I think that stopping to fire was another mistake from the Russians. They would have been better served to charge the French while they were this exposed, with their backs to the river and no supporting units behind. Instead, the French were given ample time to throw fresh units across the river after which these first battalions could be relegated to reserve and rallied back to a battle worthy status.
|Württembergers ford the river|
|Thin blue line - the French vanguard have a toehold across the river|
|French artillery gives covering fire from the ridge|
|Russians adopt firing lines to blast at the French vanguard|
It was roughly 6 pm (turn 8/10) that the French managed to get the bulk of their forces across the river. Ledru's and Razout's divisions formed firing lines and fired several volleys at the Russians with mixed results. After this preparatory phase, the fresh second line of French infantry assaulted the depleted Russians before the Russians had time to recover.
Once again, French élan carried the day. Two Russian brigades were routed and the first line of the Russian centre caved in. The Russian left was also coming under increasing pressure from the French cavalry and from Junot's infantry. Barclay de Tolly, the Russian CiC, was forced to commit his reserves to counter these threats from his centre and his left.

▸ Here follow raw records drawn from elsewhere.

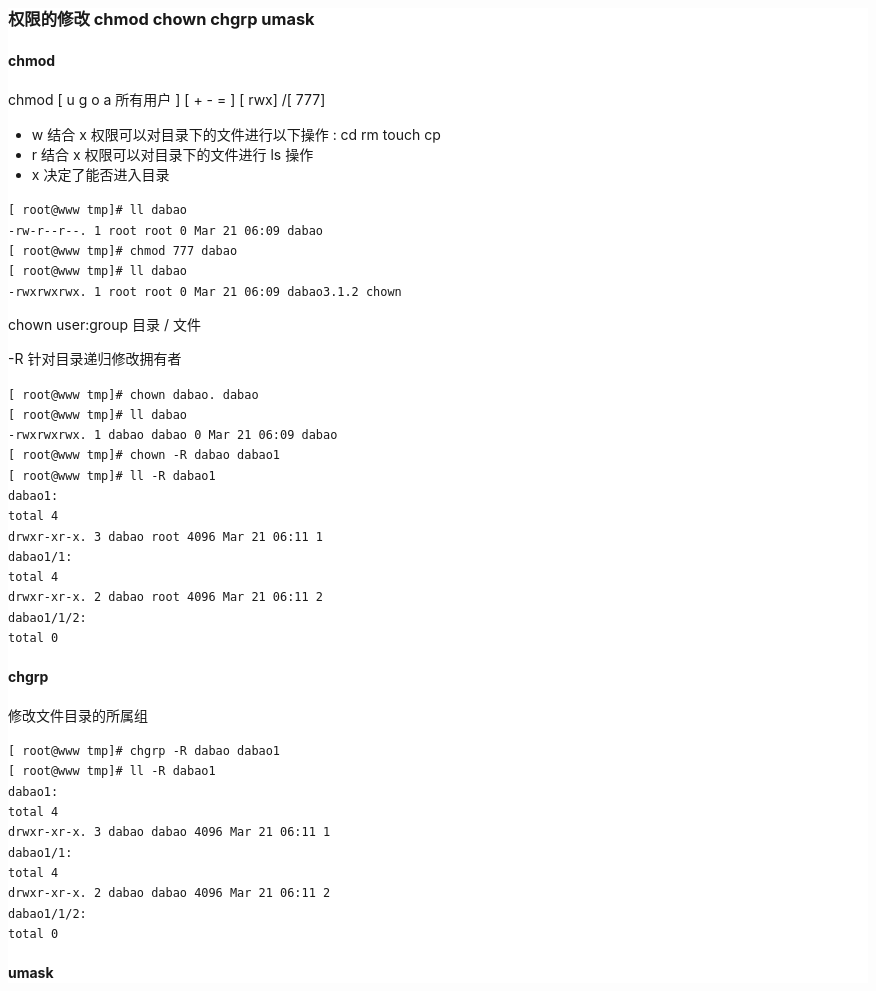 ### 权限的修改 chmod chown chgrp umask

#### chmod

chmod [ u g o a 所有用户 ] [ + - = ] [ rwx] /[ 777]

- w 结合 x 权限可以对目录下的文件进行以下操作 : cd rm touch cp
- r 结合 x 权限可以对目录下的文件进行 ls 操作
- x 决定了能否进入目录

```shell
[ root@www tmp]# ll dabao
-rw-r--r--. 1 root root 0 Mar 21 06:09 dabao
[ root@www tmp]# chmod 777 dabao
[ root@www tmp]# ll dabao
-rwxrwxrwx. 1 root root 0 Mar 21 06:09 dabao3.1.2 chown
```

chown user:group 目录 / 文件

-R 针对目录递归修改拥有者

```shell
[ root@www tmp]# chown dabao. dabao
[ root@www tmp]# ll dabao
-rwxrwxrwx. 1 dabao dabao 0 Mar 21 06:09 dabao
[ root@www tmp]# chown -R dabao dabao1
[ root@www tmp]# ll -R dabao1
dabao1:
total 4
drwxr-xr-x. 3 dabao root 4096 Mar 21 06:11 1
dabao1/1:
total 4
drwxr-xr-x. 2 dabao root 4096 Mar 21 06:11 2
dabao1/1/2:
total 0
```

#### chgrp

修改文件目录的所属组

```shell
[ root@www tmp]# chgrp -R dabao dabao1
[ root@www tmp]# ll -R dabao1
dabao1:
total 4
drwxr-xr-x. 3 dabao dabao 4096 Mar 21 06:11 1
dabao1/1:
total 4
drwxr-xr-x. 2 dabao dabao 4096 Mar 21 06:11 2
dabao1/1/2:
total 0
```

#### umask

Things were better for the Russians on their right. The French assaults in this sector were first halted and then, after a prolonged mêlée, repelled. Pretty soon, things stabilized on the Russian centre and left as well. With dusk falling, the Russians launched one last counter-attack at the exhausted and depleted French centre.
This assault was devastating. The worn down Frenchmen, who had launched assault after assault, could offer but scant resistance. The casualties reached a critical point and several French brigades were routed in quick succession whilst the remainder were forced to give ground.
|French infantry advance to fire whilst the second line prepares to assault|
|French reserves rush to the fore|
|Russian left being enveloped|
|Russian left, French right on turn 10|
|Brutal combat in the centre as the light fades (turn 10)|
With light fading fast and their lines in disarray, the French were forced to pull back behind the river line and call off any remaining attacks. The Russians too were glad to have contained the French menace and could now withdraw the remnants of their army under the cover of the night. The battle had not treated the Russians kindly, as they had had 7 / 13 brigades routed during the battle (compared to 4 / 18 brigades for the French). However, the Russians had not been defeated, their baggage and artillery had not been captured and their forces had not become separated from each other. I'd call that a (tactical) blocking victory for the Russians.